EXERCISE
Copy out each line below that contains the word "True".

MATERIAL FOR THE TASK
---+---
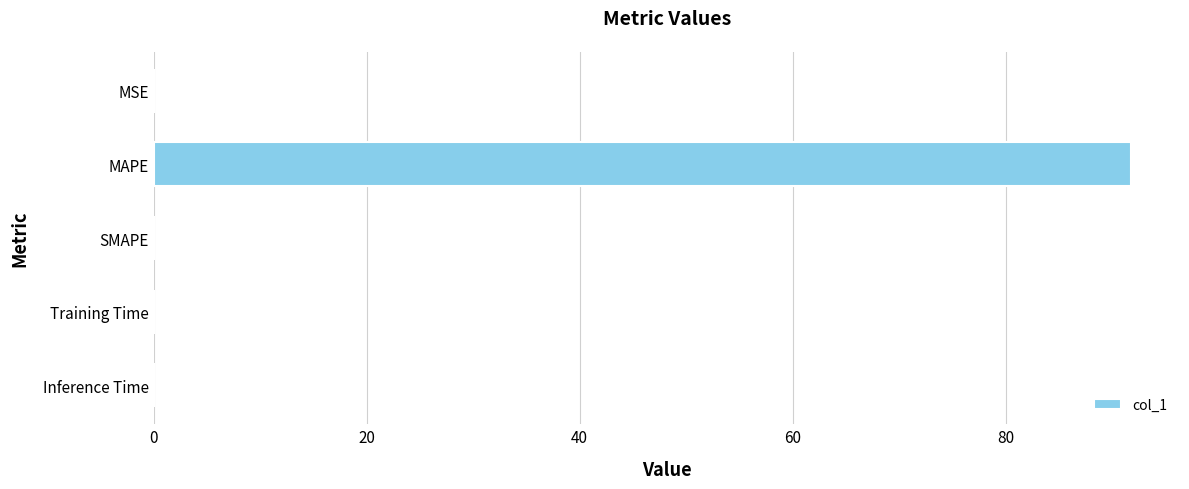

The value at Inference Time is 0.0. True or false?

True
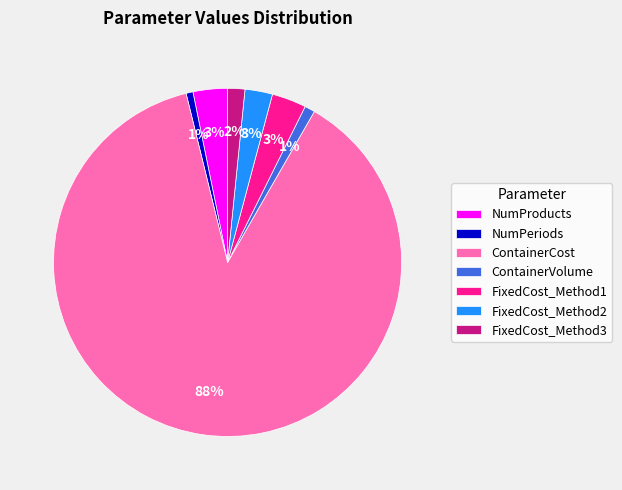

Combined, do ContainerVolume and FixedCost_Method2 account for over 50%?

No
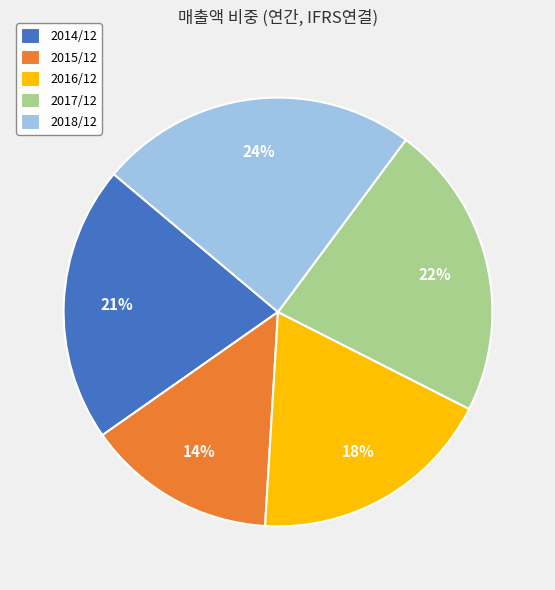

How many slices are in this pie chart?

5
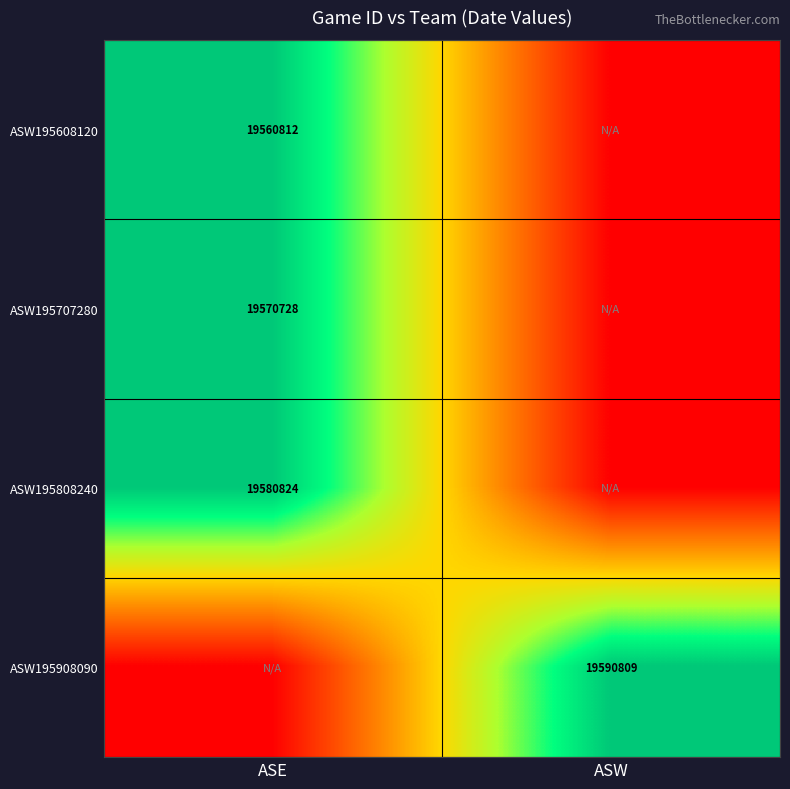

The value of ASW195608120 at ASE is 19560812. True or false?

True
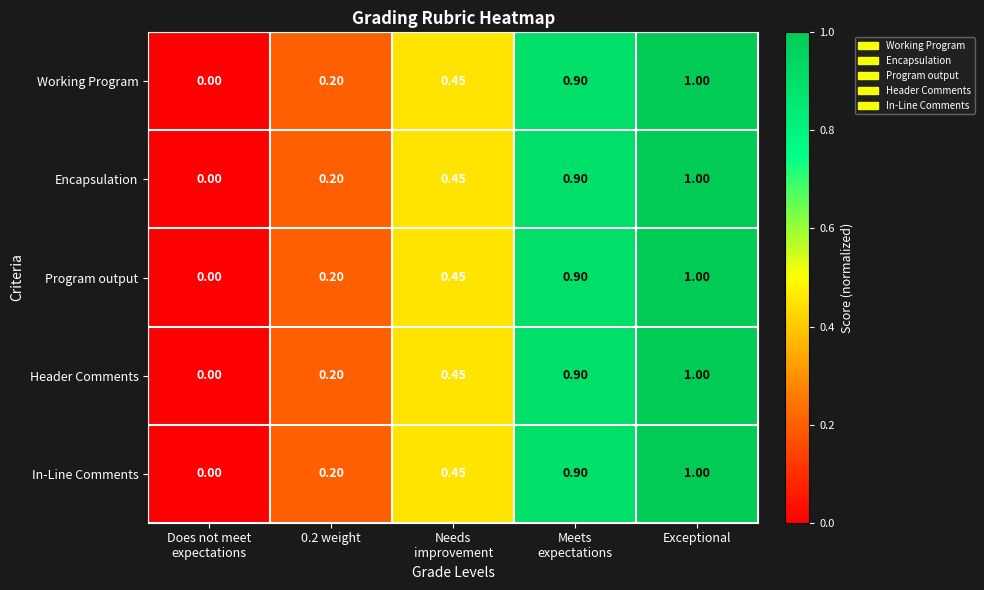

Which category has the highest value in the Program output series?

Exceptional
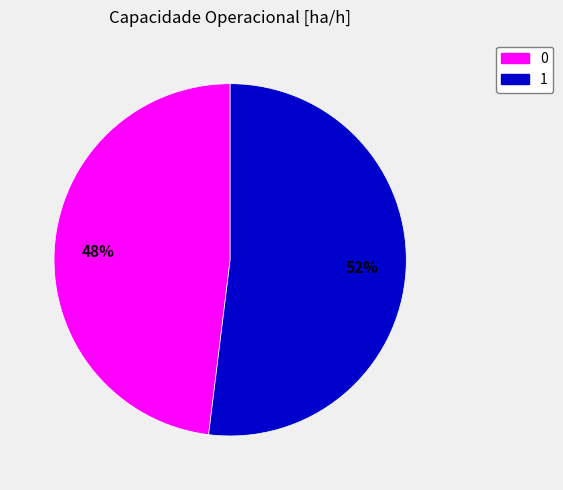

Rank the categories by value from highest to lowest.

1, 0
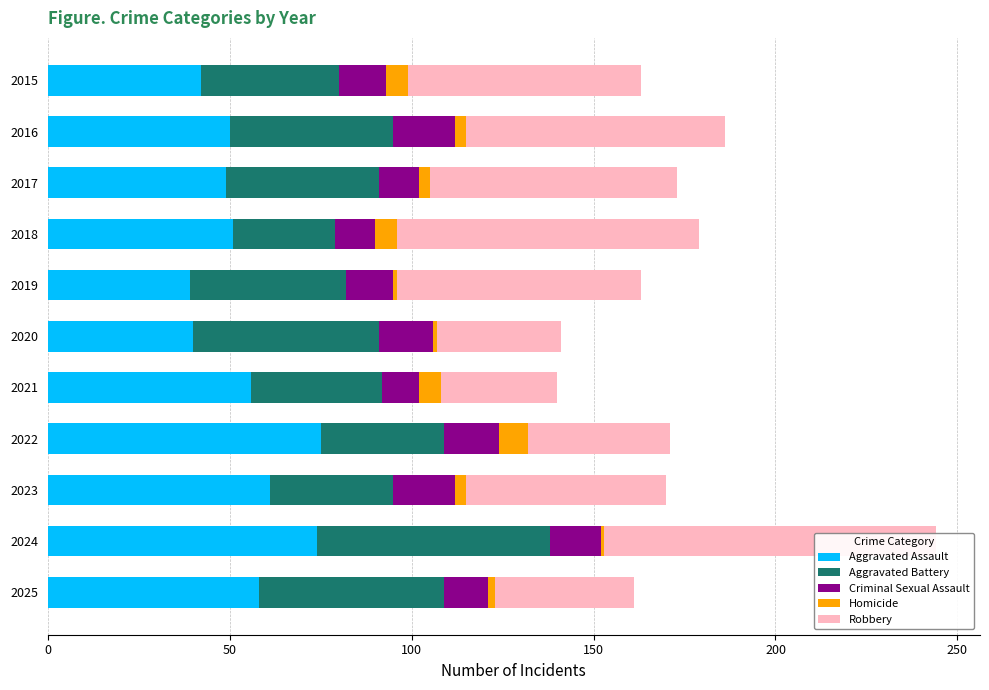

What is the difference between the second highest and minimum values in the Aggravated Battery series?

23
---+---
TASK ANSWER
The value at Inference Time is 0.0. True or false?
True
The value of ASW195608120 at ASE is 19560812. True or false?
True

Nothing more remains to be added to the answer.